Dee1012 Fri 19-Nov-21 10:05:16

I will never, ever forget watching The Dying Rooms documentary some years ago - about orphanages in China. I was left heartbroken and angry.....

Purplepixie Fri 19-Nov-21 09:59:42

Heartbreaking. They must be so desperate as others have said, who could possible do this. India has a culture that still doesn’t respect women and then there is the wedding dowry. It’s bad news there having a baby girl - so sad.
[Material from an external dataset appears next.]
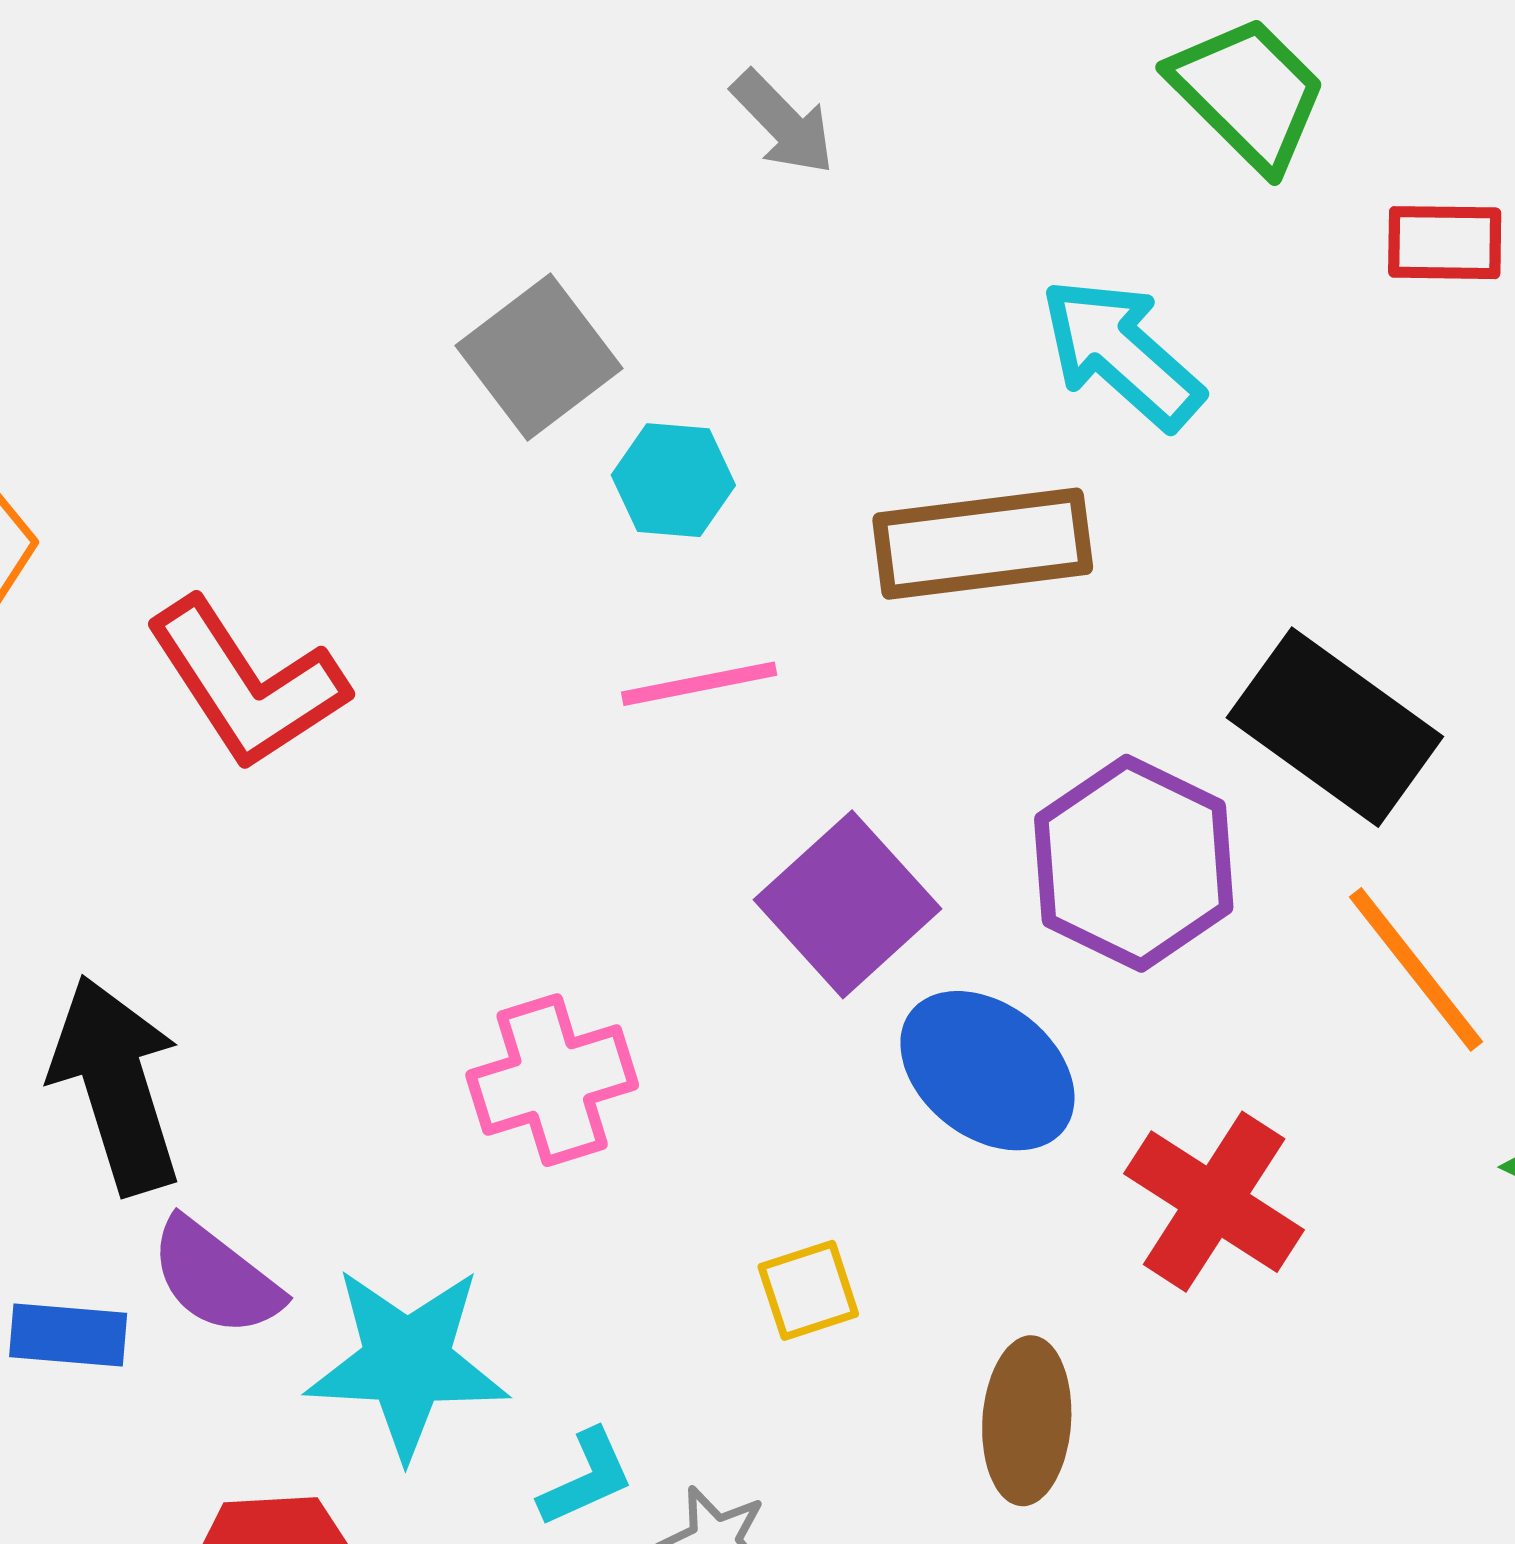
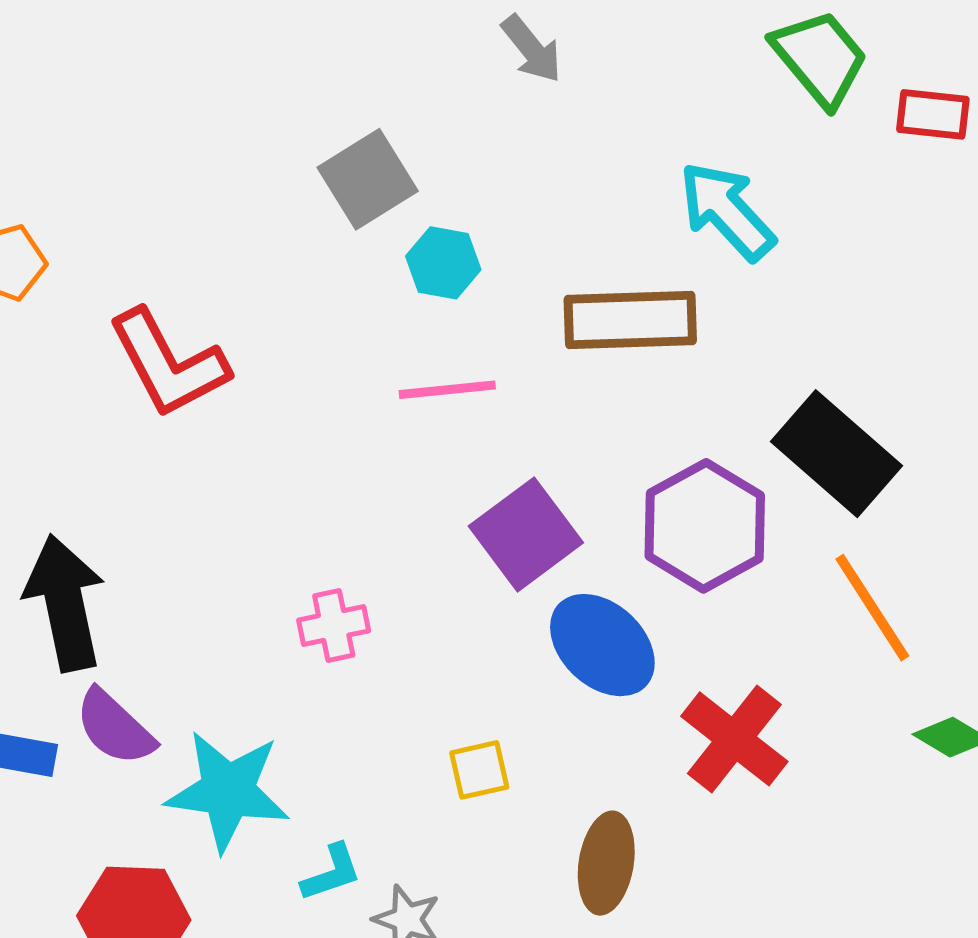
red rectangle: (1445, 243) -> (933, 114), moved
pink cross: (552, 1080) -> (334, 625), size x0.7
Baggs Fri 19-Nov-21 09:54:38

My parents had friends who adopted seven children that they found abandoned or orphaned from around the world. The first was a baby girl they found on a rubbish heap in India.

This would have been in the fifties mainly. It's probably more complicated now.

Barmeyoldbat Fri 19-Nov-21 09:44:36

Awful, yet a heart warming story, my Muslim Cambodian friend, extremely poor, when his wife was expecting their 2nd just wanted a girl and His daughter is now 4 and the apple of his eye. He told me he wants education for his daughter and sees it as way out of poverty and it is. But not all countries are the same. There is certainly no excuse here in this country for child abuse and neglect, I just hope the abusers of these children get a really stiff sentence and are given hell in jail.

Aveline Fri 19-Nov-21 09:20:50

When I was in Bangladesh the lady appointed as my 'minder' told me that her mother had taken in her maid's baby daughter as the maid's husband had told her not to come home from hospital with another girl. sad
They were desperately poor though. The husband slept under his bicycle rickshaw at night.
Re child cruelty here. Absolutely no excuse whatsoever. Severest penalties for perpetrators.angry

Iam64 Fri 19-Nov-21 08:39:30

V3ra in 1979 I attended a 3 day safeguarding course as part of my training. It was excellent, not least as it was multi agency. The cid officer standing next to me during a short video aimed to help identify brain injuries fainted. It was my introduction into the impact on staff who work closely with child abuse. It’s always distressing and staff somehow learn to manage their own feelings in the face of horrors. I’ve not seen any research into the long term impact. Off to google

V3ra Thu 18-Nov-21 22:26:59

Sallywally1 when we had our third baby, and our second son, there was an Indian couple on the ward who had just had their third daughter. The baby's father came every visiting time and sat with his head in his hands. His wife was miserable.
He admired my baby son and I complimented him on their baby. "No good," he said, "Is girl is no good."
This was in 1984 in Coventry.

Iam64 as part of my recent safeguarding training course we had to watch the YouTube video of "The Daniel Pelka story: Ordinary World." Also in Coventry.
It's heartbreaking stuff and there is seemingly no end to these tragic cases.

Lincslass Thu 18-Nov-21 22:01:51

Absolutely heartbreaking, both here, in India, and elsewhere. Children should be nurtured, loved, they are everyone’s future.

Sallywally1 Thu 18-Nov-21 21:55:00

I agree Iam64, it is heartbreaking. Little Arthur who was abused and tortured and poisoned with salt. The UK has a terrible litany of child abuse cases.